Thursday, January 05, 2006

Merry Noël!: Making it festive in France

The biggest difference I've noticed between a traditional American Christmas and its French counterpart has to do with feasting philosophy. The way I remember it, the American feasting aesthetic calls for a table laden with food. So some of the cook's tricks revolve around the art of getting every single dish ready at the same time in order to maximize the impressiveness of the daunting task of consuming it all as soon as the host says "go!" (or possibly "Amen," depending on your family's particular traditions).

The French ideal, instead of a wide feast, is to have a long feast, in which the copiousness of the meal is demonstrated by having it last forever, with one fancy dish after another brought out for the guests' enjoyment over the space of many hours.

I'm certain this difference in feasting style says something very deep and profound about the difference between the American character and the French character in general -- it obviously must! -- but I can't seem to put my finger on precisely what it is. It's clearly not that one country is full of gluttons who love to stuff themselves and the other isn't. I'm sure it'll come to me one of these days, and rest assured that as soon as that day comes, you'll be able to read C. L. Hanson's Grand Unified Theory of the Difference between Americans and French People right here in this spot.

I might understand the whole thing better if I ever actually got the chance to experience first-hand one of these traditional French all-evening-and-well-into-the-night Christmas dinners. Alas, my husband isn't nearly as big a fan of tradition-for-its-own-sake as I am.

So every year when my husband asks me what I want for Christmas dinner and I reply "dinde aux marrons," he just laughs and tells me that if I wanted the classic, most traditional main course of a French Christmas dinner, I should have married a more traditional Frenchman.

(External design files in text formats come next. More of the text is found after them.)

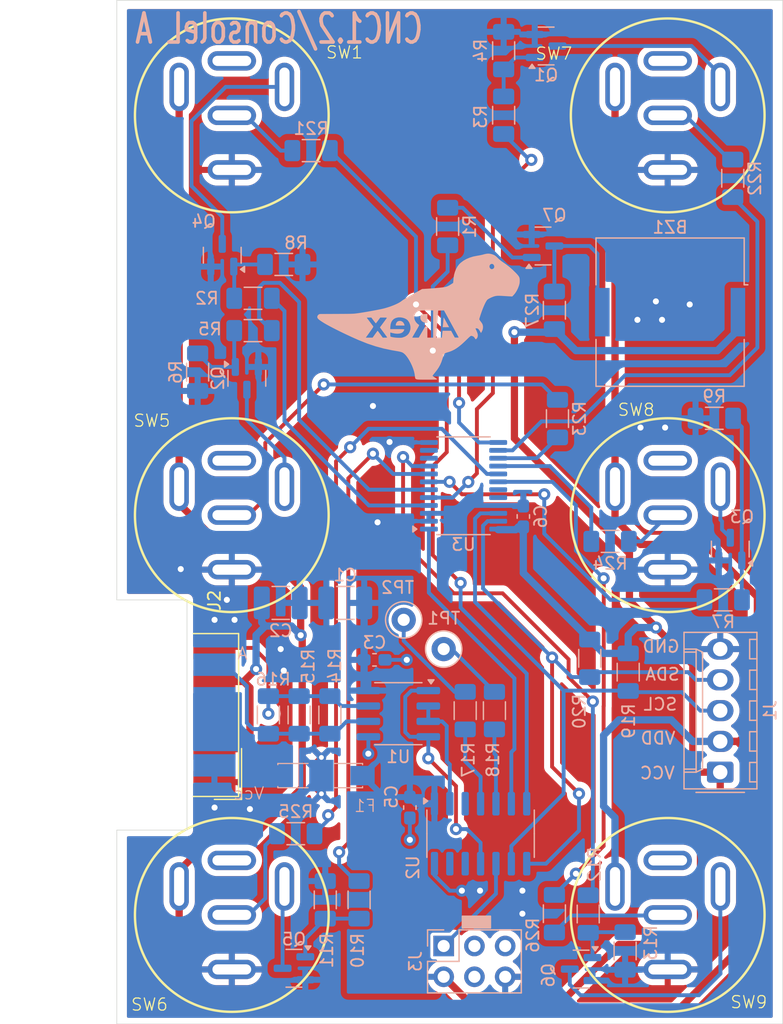
<source format=kicad_pcb>
(kicad_pcb
	(version 20240108)
	(generator "pcbnew")
	(generator_version "8.0")
	(general
		(thickness 1.6)
		(legacy_teardrops no)
	)
	(paper "A2")
	(layers
		(0 "F.Cu" signal)
		(31 "B.Cu" signal)
		(32 "B.Adhes" user "B.Adhesive")
		(33 "F.Adhes" user "F.Adhesive")
		(34 "B.Paste" user)
		(35 "F.Paste" user)
		(36 "B.SilkS" user "B.Silkscreen")
		(37 "F.SilkS" user "F.Silkscreen")
		(38 "B.Mask" user)
		(39 "F.Mask" user)
		(40 "Dwgs.User" user "User.Drawings")
		(41 "Cmts.User" user "User.Comments")
		(42 "Eco1.User" user "User.Eco1")
		(43 "Eco2.User" user "User.Eco2")
		(44 "Edge.Cuts" user)
		(45 "Margin" user)
		(46 "B.CrtYd" user "B.Courtyard")
		(47 "F.CrtYd" user "F.Courtyard")
		(48 "B.Fab" user)
		(49 "F.Fab" user)
		(50 "User.1" user)
		(51 "User.2" user)
		(52 "User.3" user)
		(53 "User.4" user)
		(54 "User.5" user)
		(55 "User.6" user)
		(56 "User.7" user)
		(57 "User.8" user)
		(58 "User.9" user)
	)
	(setup
		(stackup
			(layer "F.SilkS"
				(type "Top Silk Screen")
			)
			(layer "F.Paste"
				(type "Top Solder Paste")
			)
			(layer "F.Mask"
				(type "Top Solder Mask")
				(thickness 0.01)
			)
			(layer "F.Cu"
				(type "copper")
				(thickness 0.035)
			)
			(layer "dielectric 1"
				(type "core")
				(thickness 1.51)
				(material "FR4")
				(epsilon_r 4.5)
				(loss_tangent 0.02)
			)
			(layer "B.Cu"
				(type "copper")
				(thickness 0.035)
			)
			(layer "B.Mask"
				(type "Bottom Solder Mask")
				(thickness 0.01)
			)
			(layer "B.Paste"
				(type "Bottom Solder Paste")
			)
			(layer "B.SilkS"
				(type "Bottom Silk Screen")
			)
			(copper_finish "None")
			(dielectric_constraints no)
		)
		(pad_to_mask_clearance 0)
		(allow_soldermask_bridges_in_footprints no)
		(pcbplotparams
			(layerselection 0x00010fc_ffffffff)
			(plot_on_all_layers_selection 0x0000000_00000000)
			(disableapertmacros no)
			(usegerberextensions no)
			(usegerberattributes yes)
			(usegerberadvancedattributes yes)
			(creategerberjobfile yes)
			(dashed_line_dash_ratio 12.000000)
			(dashed_line_gap_ratio 3.000000)
			(svgprecision 4)
			(plotframeref no)
			(viasonmask no)
			(mode 1)
			(useauxorigin no)
			(hpglpennumber 1)
			(hpglpenspeed 20)
			(hpglpendiameter 15.000000)
			(pdf_front_fp_property_popups yes)
			(pdf_back_fp_property_popups yes)
			(dxfpolygonmode yes)
			(dxfimperialunits yes)
			(dxfusepcbnewfont yes)
			(psnegative no)
			(psa4output no)
			(plotreference yes)
			(plotvalue yes)
			(plotfptext yes)
			(plotinvisibletext no)
			(sketchpadsonfab no)
			(subtractmaskfromsilk no)
			(outputformat 1)
			(mirror no)
			(drillshape 1)
			(scaleselection 1)
			(outputdirectory "")
		)
	)
	(net 0 "")
	(net 1 "VDD")
	(net 2 "SDA")
	(net 3 "SCL")
	(net 4 "START_LED")
	(net 5 "GOTO_HOME_LED")
	(net 6 "STOP_LED")
	(net 7 "HOME_LED")
	(net 8 "PARK_LED")
	(net 9 "CHANGE_TOOL_LED")
	(net 10 "unconnected-(SW1-PadNC)")
	(net 11 "unconnected-(SW5-PadNC)")
	(net 12 "unconnected-(SW8-PadNC)")
	(net 13 "unconnected-(SW6-PadNC)")
	(net 14 "unconnected-(SW7-PadNC)")
	(net 15 "START_SW")
	(net 16 "STOP_SW")
	(net 17 "PARK_SW")
	(net 18 "unconnected-(SW9-PadNC)")
	(net 19 "HOME_SW")
	(net 20 "GOTO_HOME_SW")
	(net 21 "CHANGE_TOOL_SW")
	(net 22 "unconnected-(U3-IO1_6-Pad19)")
	(net 23 "unconnected-(U3-IO1_7-Pad20)")
	(net 24 "VCC")
	(net 25 "GND")
	(net 26 "Net-(U2-PA6)")
	(net 27 "unconnected-(U2-PA3-Pad13)")
	(net 28 "Net-(R17-Pad2)")
	(net 29 "unconnected-(U2-PA5-Pad3)")
	(net 30 "unconnected-(U2-PA2-Pad12)")
	(net 31 "Net-(Q4-G)")
	(net 32 "Net-(Q1-G)")
	(net 33 "Net-(Q2-G)")
	(net 34 "Net-(Q3-G)")
	(net 35 "Net-(Q5-G)")
	(net 36 "Net-(Q6-G)")
	(net 37 "B")
	(net 38 "A")
	(net 39 "unconnected-(J3-NC-Pad4)")
	(net 40 "unconnected-(J3-NC-Pad3)")
	(net 41 "unconnected-(J3-NC-Pad5)")
	(net 42 "UPDI")
	(net 43 "IO2")
	(net 44 "IO3")
	(net 45 "IO5")
	(net 46 "IO0")
	(net 47 "IO1")
	(net 48 "IO4")
	(net 49 "Net-(U1-DE)")
	(net 50 "Net-(U1-DI)")
	(net 51 "IO7")
	(net 52 "IO6")
	(net 53 "Net-(BZ1--)")
	(net 54 "Net-(Q7-B)")
	(net 55 "PIEZO")
	(net 56 "IO_INT")
	(net 57 "Net-(U2-PA7)")
	(net 58 "Net-(R18-Pad2)")
	(net 59 "Net-(U3-IO1_0)")
	(net 60 "Net-(U3-IO1_1)")
	(net 61 "Net-(U3-IO1_2)")
	(net 62 "Net-(U3-IO1_3)")
	(net 63 "Net-(U3-IO1_4)")
	(net 64 "Net-(U3-IO1_5)")
	(net 65 "unconnected-(J2-Pad3)")
	(net 66 "Net-(F1-Pad3)")
	(footprint "Adarwoo:PUSH_STDP_LED" (layer "F.Cu") (at 193 183))
	(footprint "Connector_Dsub:DSUB-9_Female_EdgeMount_P2.77mm" (layer "F.Cu") (at 155.5625 199.5 -90))
	(footprint "Adarwoo:PUSH_STDP_LED" (layer "F.Cu") (at 193 216))
	(footprint "Adarwoo:PUSH_STDP_LED" (layer "F.Cu") (at 157 183))
	(footprint "Adarwoo:PUSH_STDP_LED" (layer "F.Cu") (at 193 150))
	(footprint "Adarwoo:PUSH_STDP_LED" (layer "F.Cu") (at 157 150))
	(footprint "Adarwoo:PUSH_STDP_LED" (layer "F.Cu") (at 157 216))
	(footprint "Resistor_SMD:R_1206_3216Metric_Pad1.30x1.75mm_HandSolder" (layer "B.Cu") (at 189.738 195.961 90))
	(footprint "Resistor_SMD:R_1206_3216Metric_Pad1.30x1.75mm_HandSolder" (layer "B.Cu") (at 163.55 152.908 180))
	(footprint "Resistor_SMD:R_1206_3216Metric_Pad1.30x1.75mm_HandSolder" (layer "B.Cu") (at 183.642 215.9 -90))
	(footprint "Resistor_SMD:R_1206_3216Metric_Pad1.30x1.75mm_HandSolder" (layer "B.Cu") (at 189.484 218.974 -90))
	(footprint "Resistor_SMD:R_1206_3216Metric_Pad1.30x1.75mm_HandSolder" (layer "B.Cu") (at 183.642 166.09 -90))
	(footprint "Resistor_SMD:R_1206_3216Metric_Pad1.30x1.75mm_HandSolder" (layer "B.Cu") (at 160.02 199.491 90))
	(footprint "Resistor_SMD:R_1206_3216Metric_Pad1.30x1.75mm_HandSolder" (layer "B.Cu") (at 158.75 165.1 180))
	(footprint "Resistor_SMD:R_1206_3216Metric_Pad1.30x1.75mm_HandSolder" (layer "B.Cu") (at 179.451 149.987 90))
	(footprint "Resistor_SMD:R_1206_3216Metric_Pad1.30x1.75mm_HandSolder" (layer "B.Cu") (at 183.896 175.032 90))
	(footprint "Capacitor_SMD:C_0603_1608Metric_Pad1.08x0.95mm_HandSolder" (layer "B.Cu") (at 181.0766 183.1086 90))
	(footprint "Package_SO:SOIC-14_3.9x8.7mm_P1.27mm" (layer "B.Cu") (at 177.546 209.296 -90))
	(footprint "Capacitor_SMD:C_0603_1608Metric_Pad1.08x0.95mm_HandSolder" (layer "B.Cu") (at 171.704 207.137 90))
	(footprint "Package_TO_SOT_SMD:SOT-23" (layer "B.Cu") (at 185.8495 220.472 180))
	(footprint "Resistor_SMD:R_1206_3216Metric_Pad1.30x1.75mm_HandSolder" (layer "B.Cu") (at 188.24 185.166))
	(footprint "Capacitor_SMD:C_1210_3225Metric_Pad1.33x2.70mm_HandSolder" (layer "B.Cu") (at 161.036 190.246))
	(footprint "Resistor_SMD:R_1206_3216Metric_Pad1.30x1.75mm_HandSolder" (layer "B.Cu") (at 162.28 209.296 180))
	(footprint "Resistor_SMD:R_1206_3216Metric_Pad1.30x1.75mm_HandSolder" (layer "B.Cu") (at 176.276 199.136 90))
	(footprint "TestPoint:TestPoint_Loop_D1.80mm_Drill1.0mm_Beaded" (layer "B.Cu") (at 171.196 191.643 180))
	(footprint "Package_TO_SOT_SMD:SOT-23" (layer "B.Cu") (at 158.242 171.704 -90))
	(footprint "Resistor_SMD:R_1206_3216Metric_Pad1.30x1.75mm_HandSolder" (layer "B.Cu") (at 186.436 215.926 -90))
	(footprint "Connector_Molex:Molex_KK-254_AE-6410-05A_1x05_P2.54mm_Vertical" (layer "B.Cu") (at 197.338 204.216 90))
	(footprint "TestPoint:TestPoint_Loop_D1.80mm_Drill1.0mm_Beaded" (layer "B.Cu") (at 174.498 194.056 180))
	(footprint "Package_TO_SOT_SMD:SOT-23" (layer "B.Cu") (at 198.1685 185.801 90))
	(footprint "Resistor_SMD:R_1206_3216Metric_Pad1.30x1.75mm_HandSolder" (layer "B.Cu") (at 174.825 159.175 90))
	(footprint "Connector_PinHeader_2.54mm:PinHeader_2x03_P2.54mm_Vertical" (layer "B.Cu") (at 174.498 218.567 -90))
	(footprint "Resistor_SMD:R_1206_3216Metric_Pad1.30x1.75mm_HandSolder" (layer "B.Cu") (at 198.374 155.194 90))
	(footprint "Capacitor_SMD:C_0603_1608Metric_Pad1.08x0.95mm_HandSolder" (layer "B.Cu") (at 168.786 194.945 180))
	(footprint "Package_TO_SOT_SMD:SOT-23" (layer "B.Cu") (at 182.7045 160.782))
	(footprint "Resistor_SMD:R_1206_3216Metric_Pad1.30x1.75mm_HandSolder" (layer "B.Cu") (at 162.56 199.491 90))
	(footprint "Package_TO_SOT_SMD:SOT-23"
		(layer "B.Cu")
		(uuid "b620806c-0cc3-46bd-bf47-3f33e117e1e3")
		(at 156.21 161.544 90)
		(descr "SOT, 3 Pin (https://www.jedec.org/system/files/docs/to-236h.pdf variant AB), generated with kicad-footprint-generator ipc_gullwing_generator.py")
		(tags "SOT TO_SOT_SMD")
		(property "Reference" "Q4"
			(at 2.794 -1.524 0)
			(layer "B.SilkS")
			(uuid "38b4b1f8-b4e7-4fc9-ac4c-7347e50eb348")
			(effects
				(font
					(size 1 1)
					(thickness 0.15)
				)
				(justify mirror)
			)
		)
		(property "Value" "BSS138"
			(at 0 -2.4 90)
			(layer "B.Fab")
			(uuid "f9b33197-0efd-4a7e-a5e2-fa803fca7ccf")
			(effects
				(font
					(size 1 1)
					(thickness 0.15)
				)
				(justify mirror)
			)
		)
		(property "Footprint" "Package_TO_SOT_SMD:SOT-23"
			(at 0 0 -90)
			(unlocked yes)
			(layer "B.Fab")
			(hide yes)
			(uuid "5c8aba6c-8ca5-484e-a96c-ddca615ce47a")
			(effects
				(font
					(size 1.27 1.27)
					(thickness 0.15)
				)
				(justify mirror)
			)
		)
		(property "Datasheet" "https://www.onsemi.com/pub/Collateral/BSS138-D.PDF"
			(at 0 0 -90)
			(unlocked yes)
			(layer "B.Fab")
			(hide yes)
			(uuid "16a29d65-f873-4c91-95f3-6ca8402b4246")
			(effects
				(font
					(size 1.27 1.27)
					(thickness 0.15)
				)
				(justify mirror)
			)
		)
		(property "Description" "50V Vds, 0.22A Id, N-Channel MOSFET, SOT-23"
			(at 0 0 -90)
			(unlocked yes)
			(layer "B.Fab")
			(hide yes)
			(uuid "68ec8083-3fa4-4fe2-bc21-83f5185ca178")
			(effects
				(font
					(size 1.27 1.27)
					(thickness 0.15)
				)
				(justify mirror)
			)
		)
		(property ki_fp_filters "SOT?23*")
		(path "/0e28c1e5-1800-4521-8528-46f70e382b26")
		(sheetname "Root")
		(sheetfile "console_left.kicad_sch")
		(attr smd)
		(fp_line
			(start 0.65 -1.56)
			(end 0 -1.56)
			(stroke
				(width 0.12)
				(type solid)
			)
			(layer "B.SilkS")
			(uuid "22fffa19-3d5e-4964-9074-f4fedc926d91")
		)
		(fp_line
			(start -0.65 -1.56)
			(end 0 -1.56)
			(stroke
				(width 0.12)
				(type solid)
			)
			(layer "B.SilkS")
			(uuid "53cc5e6e-a653-428e-be74-67668353ffc0")
		)
		(fp_line
			(start 0.65 1.56)
			(end 0 1.56)
			(stroke
				(width 0.12)
				(type solid)
			)
			(layer "B.SilkS")
			(uuid "dc3b806a-5509-4a50-b3e2-2397b3f2c01c")
		)
		(fp_line
			(start -0.65 1.56)
			(end 0 1.56)
			(stroke
				(width 0.12)
				(type solid)
			)
			(layer "B.SilkS")
			(uuid "281e2567-acdc-4e69-82ee-7ccdc36812f8")
		)
		(fp_poly
			(pts
				(xy -1.1625 1.51) (xy -1.4025 1.84) (xy -0.9225 1.84) (xy -1.1625 1.51)
			)
			(stroke
				(width 0.12)
				(type solid)
			)
			(fill solid)
			(layer "B.SilkS")
			(uuid "19902749-5254-4f45-aa58-6b43eac49b1d")
		)
		(fp_line
			(start 1.92 -1.7)
			(end -1.92 -1.7)
			(stroke
				(width 0.05)
				(type solid)
			)
			(layer "B.CrtYd")
			(uuid "b56c7cc4-cd1e-4f4a-afd1-3e8e4f65b552")
		)
		(fp_line
			(start -1.92 -1.7)
			(end -1.92 1.7)
			(stroke
				(width 0.05)
				(type solid)
			)
			(layer "B.CrtYd")
			(uuid "92edd17f-18ac-4643-a19d-e4f9a88db151")
		)
		(fp_line
			(start 1.92 1.7)
			(end 1.92 -1.7)
			(stroke
				(width 0.05)
				(type solid)
			)
			(layer "B.CrtYd")
			(uuid "db6e6e98-2528-4226-a87c-a8e4265133ad")
		)
		(fp_line
			(start -1.92 1.7)
			(end 1.92 1.7)
			(stroke
				(width 0.05)
				(type solid)
			)
			(layer "B.CrtYd")
			(uuid "efffffb6-54c5-4316-a35d-7d6519d46816")
		)
		(fp_line
			(start 0.65 -1.45)
			(end 0.65 1.45)
			(stroke
				(width 0.1)
				(type solid)
			)
			(layer "B.Fab")
			(uuid "9d91634d-eafd-442b-a465-952f231acce4")
		)
		(fp_line
			(start -0.65 -1.45)
			(end 0.65 -1.45)
			(stroke
				(width 0.1)
				(type solid)
			)
			(layer "B.Fab
... [508442 chars truncated]
</source>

That's not to say that my husband's some sort of Scrooge or Grinch or something. He just doesn't like dinde aux marrons. He loves Christmas, though, just not out of some crazy, sentimental nostalgia like me. He loves Christmas for the same reason any normal, healthy, red-blooded guy likes Christmas: He likes toys and presents!

Actually my husband is a pretty good sport about indulging my insistence on filling our home with a sentimental Christmas. Even though he doesn't like Christmas music all that much, he helped me make the 15 or so CDs I compiled, each with 20 or so favorites taken from my vast collection of Christmas CDs. And this year he even encouraged me to get out my collection of Christmas CDs in early December and start playing them for our little boys. I appreciated that a lot even though on some level I suspect he was mostly just hoping it would get me to stop playing Saturday's Warrior.

The French don't seem to have quite the same elaborate array of Christmas music of all styles and genres that the Americans have. Consequently, department stores and malls in France will often play American Christmas music in the background to get people into the mood for giving during the season to be jolly.

This fact may run contrary to your stereotype of the French as a bunch of snooty people cynically mocking American culture. But in reality, people all over the world want to make money, and French retailers are not at all ashamed or hesitant to borrow tricks of the trade from the country that is the unchallenged world champion in the art of consumerism.

The only problem is that since the French don't have this same rich tradition of Christmas pop, they end up having to play the same songs over and over in order to be sure they're playing things that are familiar enough to bring fond Christmas memories to the minds of consumers. Last year, in the space of a quick shopping excursion in a single mall, I heard five different renditions of "Sleigh Ride," including two of them back-to-back. Now I like "Sleigh Ride" (as you may have already guessed!), but even I found that to be a bit over the top.

This year I went back to that same mall to make a note of which Christmas songs were currently being overplayed just so that I could report it here in this column. (The things I do for you guys! I really hope you appreciate it.)

Unfortunately (or perhaps fortunately?) that particular mall hadn't yet started its seasonal Christmas purchase hypnosis soundtrack, so I came back with nothing to report.

Then I went to a department store where I recalled in the past having heard a variety of versions of "Jingle Bells," and that store was strangely music-less as well. I started to get worried that maybe the French had finally gotten sick of American Christmas music.

"Could that even be possible?" I wondered to myself.

Then today while picking out some toy airplanes for my boys, I was relieved to hear the familiar strains of Frank Sinatra singing "Santa Claus Is Coming to Town," followed immediately by a track of some twangy country singer singing (what else?) "Santa Claus Is Coming to Town."

And all was right again in my traditional French-American Noël.


Published in the Utah Valley Monitor December 22, 2005.